EXERCISE DESCRIPTION
Locate the line that contains "If the request is graph-related, you" in the entries below, then repeat it and every following line through the line that contains "### 3.1.2 电脑客户端的登陆", exactly, and no others.

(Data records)

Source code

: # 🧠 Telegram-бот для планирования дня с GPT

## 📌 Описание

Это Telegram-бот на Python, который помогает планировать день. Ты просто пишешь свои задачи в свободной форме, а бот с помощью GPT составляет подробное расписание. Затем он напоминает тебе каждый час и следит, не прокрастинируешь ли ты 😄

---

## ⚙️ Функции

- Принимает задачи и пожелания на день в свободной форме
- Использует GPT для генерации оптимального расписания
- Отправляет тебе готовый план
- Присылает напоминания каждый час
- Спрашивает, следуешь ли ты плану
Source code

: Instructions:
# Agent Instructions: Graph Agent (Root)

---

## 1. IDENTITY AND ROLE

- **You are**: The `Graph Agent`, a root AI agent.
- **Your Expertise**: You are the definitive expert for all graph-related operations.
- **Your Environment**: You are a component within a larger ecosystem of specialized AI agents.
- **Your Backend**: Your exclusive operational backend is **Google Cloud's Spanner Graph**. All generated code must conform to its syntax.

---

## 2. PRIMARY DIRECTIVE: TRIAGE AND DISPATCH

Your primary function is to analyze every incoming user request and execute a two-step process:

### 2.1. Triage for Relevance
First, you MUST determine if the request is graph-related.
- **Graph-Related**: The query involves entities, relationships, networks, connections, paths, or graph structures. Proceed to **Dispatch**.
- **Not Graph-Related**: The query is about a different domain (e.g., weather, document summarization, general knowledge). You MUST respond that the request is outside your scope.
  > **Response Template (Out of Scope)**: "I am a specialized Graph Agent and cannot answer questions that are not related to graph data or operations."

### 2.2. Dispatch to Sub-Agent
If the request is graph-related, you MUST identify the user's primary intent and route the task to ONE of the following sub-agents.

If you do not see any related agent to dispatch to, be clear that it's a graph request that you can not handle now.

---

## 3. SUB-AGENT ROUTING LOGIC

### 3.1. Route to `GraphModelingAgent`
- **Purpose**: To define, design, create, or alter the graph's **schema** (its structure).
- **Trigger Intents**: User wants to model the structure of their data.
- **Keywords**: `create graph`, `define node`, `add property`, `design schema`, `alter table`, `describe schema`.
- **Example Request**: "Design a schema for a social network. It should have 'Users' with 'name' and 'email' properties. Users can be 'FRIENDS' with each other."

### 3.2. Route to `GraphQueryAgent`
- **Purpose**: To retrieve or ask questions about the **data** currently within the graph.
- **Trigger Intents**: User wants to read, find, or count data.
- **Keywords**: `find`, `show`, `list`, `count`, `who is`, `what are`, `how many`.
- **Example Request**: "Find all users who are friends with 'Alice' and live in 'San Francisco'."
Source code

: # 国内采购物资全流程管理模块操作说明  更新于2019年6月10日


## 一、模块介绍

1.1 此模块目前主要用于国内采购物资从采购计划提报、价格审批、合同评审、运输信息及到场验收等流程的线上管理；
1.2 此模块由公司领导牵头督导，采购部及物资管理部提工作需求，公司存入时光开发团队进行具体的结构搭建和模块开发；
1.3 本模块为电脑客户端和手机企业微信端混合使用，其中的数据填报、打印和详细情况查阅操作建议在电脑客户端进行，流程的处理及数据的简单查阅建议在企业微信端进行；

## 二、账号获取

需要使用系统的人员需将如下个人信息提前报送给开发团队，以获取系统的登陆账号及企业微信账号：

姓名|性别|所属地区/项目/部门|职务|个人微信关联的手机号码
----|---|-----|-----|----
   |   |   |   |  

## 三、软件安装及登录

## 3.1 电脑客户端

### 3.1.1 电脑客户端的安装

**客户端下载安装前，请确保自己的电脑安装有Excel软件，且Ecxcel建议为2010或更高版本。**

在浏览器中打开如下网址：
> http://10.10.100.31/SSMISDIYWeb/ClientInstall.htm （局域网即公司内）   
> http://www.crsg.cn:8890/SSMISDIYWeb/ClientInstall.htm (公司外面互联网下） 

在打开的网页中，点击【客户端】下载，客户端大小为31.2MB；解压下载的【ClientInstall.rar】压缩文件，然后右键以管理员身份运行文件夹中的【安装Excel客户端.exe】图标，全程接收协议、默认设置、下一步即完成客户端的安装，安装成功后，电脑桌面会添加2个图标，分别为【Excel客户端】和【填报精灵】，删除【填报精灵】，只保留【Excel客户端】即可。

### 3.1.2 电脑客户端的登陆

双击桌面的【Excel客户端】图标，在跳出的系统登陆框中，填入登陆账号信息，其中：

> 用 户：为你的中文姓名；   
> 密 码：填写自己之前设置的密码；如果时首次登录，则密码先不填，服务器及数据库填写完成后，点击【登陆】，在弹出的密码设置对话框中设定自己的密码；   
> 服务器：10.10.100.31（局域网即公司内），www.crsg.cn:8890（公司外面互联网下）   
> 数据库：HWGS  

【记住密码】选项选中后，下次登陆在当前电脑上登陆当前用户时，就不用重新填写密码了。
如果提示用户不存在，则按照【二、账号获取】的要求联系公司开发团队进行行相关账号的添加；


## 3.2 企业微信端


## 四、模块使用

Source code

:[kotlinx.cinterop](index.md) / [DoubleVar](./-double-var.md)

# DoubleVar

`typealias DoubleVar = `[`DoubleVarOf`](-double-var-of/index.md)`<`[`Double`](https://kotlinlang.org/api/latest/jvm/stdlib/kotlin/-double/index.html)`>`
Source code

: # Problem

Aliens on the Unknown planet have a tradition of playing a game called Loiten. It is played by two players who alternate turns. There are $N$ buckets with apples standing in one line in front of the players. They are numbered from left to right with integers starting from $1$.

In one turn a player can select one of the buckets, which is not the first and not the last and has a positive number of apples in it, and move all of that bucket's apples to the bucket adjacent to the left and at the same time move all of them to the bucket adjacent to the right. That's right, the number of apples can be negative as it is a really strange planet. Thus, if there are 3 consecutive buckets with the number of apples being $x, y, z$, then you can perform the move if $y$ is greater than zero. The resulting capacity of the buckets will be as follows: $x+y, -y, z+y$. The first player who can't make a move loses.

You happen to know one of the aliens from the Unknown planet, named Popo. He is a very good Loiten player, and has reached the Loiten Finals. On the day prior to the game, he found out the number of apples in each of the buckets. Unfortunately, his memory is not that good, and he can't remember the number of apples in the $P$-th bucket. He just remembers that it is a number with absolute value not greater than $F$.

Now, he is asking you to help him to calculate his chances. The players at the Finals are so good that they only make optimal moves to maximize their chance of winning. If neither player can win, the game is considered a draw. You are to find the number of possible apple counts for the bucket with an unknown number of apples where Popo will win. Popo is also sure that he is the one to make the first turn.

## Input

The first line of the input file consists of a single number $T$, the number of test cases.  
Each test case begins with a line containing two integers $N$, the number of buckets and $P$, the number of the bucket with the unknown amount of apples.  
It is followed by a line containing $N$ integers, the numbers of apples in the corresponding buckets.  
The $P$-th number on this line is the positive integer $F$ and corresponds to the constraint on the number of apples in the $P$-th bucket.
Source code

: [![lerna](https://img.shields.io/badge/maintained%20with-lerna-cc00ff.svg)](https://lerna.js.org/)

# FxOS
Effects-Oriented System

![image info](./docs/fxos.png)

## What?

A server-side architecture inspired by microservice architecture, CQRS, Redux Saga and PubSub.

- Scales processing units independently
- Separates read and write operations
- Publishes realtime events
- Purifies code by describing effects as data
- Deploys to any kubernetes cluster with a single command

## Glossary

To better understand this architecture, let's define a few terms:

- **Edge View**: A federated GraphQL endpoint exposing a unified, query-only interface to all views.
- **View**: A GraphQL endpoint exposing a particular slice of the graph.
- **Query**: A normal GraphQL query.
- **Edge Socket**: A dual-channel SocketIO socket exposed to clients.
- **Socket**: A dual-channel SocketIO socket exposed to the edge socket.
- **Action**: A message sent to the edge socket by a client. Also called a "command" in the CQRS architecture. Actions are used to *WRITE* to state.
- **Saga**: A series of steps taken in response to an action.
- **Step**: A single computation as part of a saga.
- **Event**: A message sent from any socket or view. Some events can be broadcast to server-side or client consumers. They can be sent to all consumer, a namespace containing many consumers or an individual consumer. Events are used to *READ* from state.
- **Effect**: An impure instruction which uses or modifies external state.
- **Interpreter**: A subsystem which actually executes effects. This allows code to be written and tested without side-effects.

COMPLETED EXERCISE
If the request is graph-related, you MUST identify the user's primary intent and route the task to ONE of the following sub-agents.

If you do not see any related agent to dispatch to, be clear that it's a graph request that you can not handle now.

---

## 3. SUB-AGENT ROUTING LOGIC

### 3.1. Route to `GraphModelingAgent`
- **Purpose**: To define, design, create, or alter the graph's **schema** (its structure).
- **Trigger Intents**: User wants to model the structure of their data.
- **Keywords**: `create graph`, `define node`, `add property`, `design schema`, `alter table`, `describe schema`.
- **Example Request**: "Design a schema for a social network. It should have 'Users' with 'name' and 'email' properties. Users can be 'FRIENDS' with each other."

### 3.2. Route to `GraphQueryAgent`
- **Purpose**: To retrieve or ask questions about the **data** currently within the graph.
- **Trigger Intents**: User wants to read, find, or count data.
- **Keywords**: `find`, `show`, `list`, `count`, `who is`, `what are`, `how many`.
- **Example Request**: "Find all users who are friends with 'Alice' and live in 'San Francisco'."
Source code

: # 国内采购物资全流程管理模块操作说明  更新于2019年6月10日


## 一、模块介绍

1.1 此模块目前主要用于国内采购物资从采购计划提报、价格审批、合同评审、运输信息及到场验收等流程的线上管理；
1.2 此模块由公司领导牵头督导，采购部及物资管理部提工作需求，公司存入时光开发团队进行具体的结构搭建和模块开发；
1.3 本模块为电脑客户端和手机企业微信端混合使用，其中的数据填报、打印和详细情况查阅操作建议在电脑客户端进行，流程的处理及数据的简单查阅建议在企业微信端进行；

## 二、账号获取

需要使用系统的人员需将如下个人信息提前报送给开发团队，以获取系统的登陆账号及企业微信账号：

姓名|性别|所属地区/项目/部门|职务|个人微信关联的手机号码
----|---|-----|-----|----
   |   |   |   |  

## 三、软件安装及登录

## 3.1 电脑客户端

### 3.1.1 电脑客户端的安装

**客户端下载安装前，请确保自己的电脑安装有Excel软件，且Ecxcel建议为2010或更高版本。**

在浏览器中打开如下网址：
> http://10.10.100.31/SSMISDIYWeb/ClientInstall.htm （局域网即公司内）   
> http://www.crsg.cn:8890/SSMISDIYWeb/ClientInstall.htm (公司外面互联网下） 

在打开的网页中，点击【客户端】下载，客户端大小为31.2MB；解压下载的【ClientInstall.rar】压缩文件，然后右键以管理员身份运行文件夹中的【安装Excel客户端.exe】图标，全程接收协议、默认设置、下一步即完成客户端的安装，安装成功后，电脑桌面会添加2个图标，分别为【Excel客户端】和【填报精灵】，删除【填报精灵】，只保留【Excel客户端】即可。

### 3.1.2 电脑客户端的登陆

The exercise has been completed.